### EXERCISE GOAL
Copy the stretch from the start of the rows through the line containing "موجویدت عراق به", swapping "صدام" for "صدام حسین" and leaving everything else unchanged.

(Stored dataset items)
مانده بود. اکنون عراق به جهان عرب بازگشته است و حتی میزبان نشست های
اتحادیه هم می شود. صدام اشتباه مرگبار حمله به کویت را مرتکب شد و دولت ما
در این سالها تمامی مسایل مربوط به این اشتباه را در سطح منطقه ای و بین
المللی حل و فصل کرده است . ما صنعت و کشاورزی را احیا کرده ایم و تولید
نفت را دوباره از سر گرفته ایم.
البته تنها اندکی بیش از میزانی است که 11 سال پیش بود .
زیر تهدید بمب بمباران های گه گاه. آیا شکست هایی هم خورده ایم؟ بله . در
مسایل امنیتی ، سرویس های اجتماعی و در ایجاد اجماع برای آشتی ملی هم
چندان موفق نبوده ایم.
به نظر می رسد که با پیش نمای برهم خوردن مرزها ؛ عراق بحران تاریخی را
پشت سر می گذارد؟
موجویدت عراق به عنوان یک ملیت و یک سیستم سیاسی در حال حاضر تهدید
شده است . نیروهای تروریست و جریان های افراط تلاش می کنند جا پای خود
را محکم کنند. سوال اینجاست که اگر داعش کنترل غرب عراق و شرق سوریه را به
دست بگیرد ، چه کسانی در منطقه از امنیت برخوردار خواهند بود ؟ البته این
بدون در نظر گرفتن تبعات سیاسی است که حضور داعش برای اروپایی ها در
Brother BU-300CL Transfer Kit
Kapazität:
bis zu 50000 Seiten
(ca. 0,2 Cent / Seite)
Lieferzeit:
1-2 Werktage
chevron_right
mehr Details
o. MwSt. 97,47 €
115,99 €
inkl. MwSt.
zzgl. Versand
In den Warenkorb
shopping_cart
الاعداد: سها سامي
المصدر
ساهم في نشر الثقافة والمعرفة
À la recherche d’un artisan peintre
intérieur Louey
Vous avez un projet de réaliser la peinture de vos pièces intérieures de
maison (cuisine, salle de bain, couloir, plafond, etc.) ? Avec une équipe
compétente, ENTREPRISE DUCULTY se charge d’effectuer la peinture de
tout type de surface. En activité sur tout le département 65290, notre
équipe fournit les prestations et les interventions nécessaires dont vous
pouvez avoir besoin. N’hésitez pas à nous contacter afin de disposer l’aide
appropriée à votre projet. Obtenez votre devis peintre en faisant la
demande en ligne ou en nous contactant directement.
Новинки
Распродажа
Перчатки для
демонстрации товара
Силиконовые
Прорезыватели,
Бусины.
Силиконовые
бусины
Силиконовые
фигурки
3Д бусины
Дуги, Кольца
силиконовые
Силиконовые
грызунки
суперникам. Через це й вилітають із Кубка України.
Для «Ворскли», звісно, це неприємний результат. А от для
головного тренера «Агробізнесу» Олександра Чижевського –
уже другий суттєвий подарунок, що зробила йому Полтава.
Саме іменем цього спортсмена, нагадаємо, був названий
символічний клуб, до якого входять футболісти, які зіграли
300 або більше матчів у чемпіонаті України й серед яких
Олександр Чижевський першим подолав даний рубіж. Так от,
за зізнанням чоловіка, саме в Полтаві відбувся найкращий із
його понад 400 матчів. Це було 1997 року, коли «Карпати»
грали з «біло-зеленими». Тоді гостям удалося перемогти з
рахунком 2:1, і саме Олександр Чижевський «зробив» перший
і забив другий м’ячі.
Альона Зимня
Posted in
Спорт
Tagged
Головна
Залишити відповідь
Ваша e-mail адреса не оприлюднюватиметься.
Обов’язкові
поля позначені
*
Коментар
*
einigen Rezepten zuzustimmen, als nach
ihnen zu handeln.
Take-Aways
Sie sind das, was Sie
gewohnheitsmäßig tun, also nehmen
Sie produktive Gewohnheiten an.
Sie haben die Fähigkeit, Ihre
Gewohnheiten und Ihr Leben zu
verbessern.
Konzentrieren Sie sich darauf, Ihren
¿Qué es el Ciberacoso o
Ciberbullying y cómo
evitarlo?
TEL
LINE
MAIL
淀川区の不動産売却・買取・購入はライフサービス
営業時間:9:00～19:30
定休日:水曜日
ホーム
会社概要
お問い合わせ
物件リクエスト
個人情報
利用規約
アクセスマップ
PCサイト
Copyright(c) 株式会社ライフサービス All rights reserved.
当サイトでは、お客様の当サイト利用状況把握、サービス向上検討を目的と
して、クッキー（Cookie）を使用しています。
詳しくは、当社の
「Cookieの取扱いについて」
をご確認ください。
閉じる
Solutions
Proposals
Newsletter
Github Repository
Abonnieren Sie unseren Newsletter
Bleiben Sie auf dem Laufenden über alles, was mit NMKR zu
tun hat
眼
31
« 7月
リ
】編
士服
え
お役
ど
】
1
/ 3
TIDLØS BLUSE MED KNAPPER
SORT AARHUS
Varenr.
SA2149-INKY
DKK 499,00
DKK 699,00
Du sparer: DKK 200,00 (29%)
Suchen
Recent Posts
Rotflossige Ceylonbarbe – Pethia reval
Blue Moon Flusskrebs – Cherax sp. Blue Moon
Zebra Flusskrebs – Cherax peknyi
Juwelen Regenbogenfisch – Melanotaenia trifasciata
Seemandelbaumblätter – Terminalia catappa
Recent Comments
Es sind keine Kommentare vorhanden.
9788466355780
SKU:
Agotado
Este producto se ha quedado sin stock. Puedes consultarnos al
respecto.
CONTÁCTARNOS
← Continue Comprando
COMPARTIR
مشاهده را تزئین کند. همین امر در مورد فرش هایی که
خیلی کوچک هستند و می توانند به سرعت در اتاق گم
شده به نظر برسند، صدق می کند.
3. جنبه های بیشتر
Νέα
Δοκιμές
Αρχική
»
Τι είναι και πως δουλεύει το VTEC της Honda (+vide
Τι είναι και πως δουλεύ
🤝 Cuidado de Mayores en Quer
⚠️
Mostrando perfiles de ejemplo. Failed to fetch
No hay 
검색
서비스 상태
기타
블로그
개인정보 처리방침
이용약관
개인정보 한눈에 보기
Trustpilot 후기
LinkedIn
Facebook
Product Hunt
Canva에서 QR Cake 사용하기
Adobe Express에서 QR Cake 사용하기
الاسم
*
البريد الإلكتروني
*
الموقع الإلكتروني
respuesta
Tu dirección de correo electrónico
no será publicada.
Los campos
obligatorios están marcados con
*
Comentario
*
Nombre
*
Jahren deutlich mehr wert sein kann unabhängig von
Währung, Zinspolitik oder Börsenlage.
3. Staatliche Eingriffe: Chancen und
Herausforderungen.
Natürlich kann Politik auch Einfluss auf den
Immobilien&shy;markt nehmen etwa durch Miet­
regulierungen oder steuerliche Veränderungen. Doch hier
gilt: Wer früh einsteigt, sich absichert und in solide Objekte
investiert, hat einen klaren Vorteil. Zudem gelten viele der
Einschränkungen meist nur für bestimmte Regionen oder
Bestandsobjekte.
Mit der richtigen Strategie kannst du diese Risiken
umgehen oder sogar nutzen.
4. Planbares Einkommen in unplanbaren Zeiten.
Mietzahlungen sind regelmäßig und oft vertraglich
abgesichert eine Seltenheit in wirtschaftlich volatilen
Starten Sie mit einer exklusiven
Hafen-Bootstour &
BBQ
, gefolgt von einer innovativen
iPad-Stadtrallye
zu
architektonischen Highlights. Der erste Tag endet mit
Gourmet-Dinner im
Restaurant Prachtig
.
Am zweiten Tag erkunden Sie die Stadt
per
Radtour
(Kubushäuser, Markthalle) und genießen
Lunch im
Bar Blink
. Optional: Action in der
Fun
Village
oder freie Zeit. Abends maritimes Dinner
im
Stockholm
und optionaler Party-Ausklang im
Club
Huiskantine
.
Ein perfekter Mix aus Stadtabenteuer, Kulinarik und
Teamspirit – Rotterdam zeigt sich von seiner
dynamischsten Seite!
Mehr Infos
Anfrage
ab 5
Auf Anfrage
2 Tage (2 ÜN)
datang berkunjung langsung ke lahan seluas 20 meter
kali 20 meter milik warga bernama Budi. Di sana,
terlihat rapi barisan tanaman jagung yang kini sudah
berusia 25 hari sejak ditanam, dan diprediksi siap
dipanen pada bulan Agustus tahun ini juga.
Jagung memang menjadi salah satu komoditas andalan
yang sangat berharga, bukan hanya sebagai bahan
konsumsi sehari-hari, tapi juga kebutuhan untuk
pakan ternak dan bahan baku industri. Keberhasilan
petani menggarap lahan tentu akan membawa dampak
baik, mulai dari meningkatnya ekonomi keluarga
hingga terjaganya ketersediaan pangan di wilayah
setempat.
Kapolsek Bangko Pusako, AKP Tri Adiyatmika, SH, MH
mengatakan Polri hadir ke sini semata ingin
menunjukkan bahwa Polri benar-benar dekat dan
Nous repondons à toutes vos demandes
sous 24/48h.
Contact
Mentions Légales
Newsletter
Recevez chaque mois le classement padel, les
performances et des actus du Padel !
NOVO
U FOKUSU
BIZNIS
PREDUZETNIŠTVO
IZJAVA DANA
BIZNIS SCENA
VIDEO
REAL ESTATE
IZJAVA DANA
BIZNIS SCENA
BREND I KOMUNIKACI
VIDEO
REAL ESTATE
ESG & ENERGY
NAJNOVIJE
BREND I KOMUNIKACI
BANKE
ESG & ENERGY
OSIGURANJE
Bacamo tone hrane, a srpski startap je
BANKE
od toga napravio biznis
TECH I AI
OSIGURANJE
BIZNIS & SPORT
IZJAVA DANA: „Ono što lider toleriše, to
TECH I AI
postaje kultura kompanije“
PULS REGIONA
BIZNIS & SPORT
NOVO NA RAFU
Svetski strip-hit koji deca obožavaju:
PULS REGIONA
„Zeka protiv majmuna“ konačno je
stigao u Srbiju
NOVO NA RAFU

### YOUR SOLUTION
مانده بود. اکنون عراق به جهان عرب بازگشته است و حتی میزبان نشست های
اتحادیه هم می شود. صدام حسین اشتباه مرگبار حمله به کویت را مرتکب شد و دولت ما
در این سالها تمامی مسایل مربوط به این اشتباه را در سطح منطقه ای و بین
المللی حل و فصل کرده است . ما صنعت و کشاورزی را احیا کرده ایم و تولید
نفت را دوباره از سر گرفته ایم.
البته تنها اندکی بیش از میزانی است که 11 سال پیش بود .
زیر تهدید بمب بمباران های گه گاه. آیا شکست هایی هم خورده ایم؟ بله . در
مسایل امنیتی ، سرویس های اجتماعی و در ایجاد اجماع برای آشتی ملی هم
چندان موفق نبوده ایم.
به نظر می رسد که با پیش نمای برهم خوردن مرزها ؛ عراق بحران تاریخی را
پشت سر می گذارد؟
موجویدت عراق به عنوان یک ملیت و یک سیستم سیاسی در حال حاضر تهدید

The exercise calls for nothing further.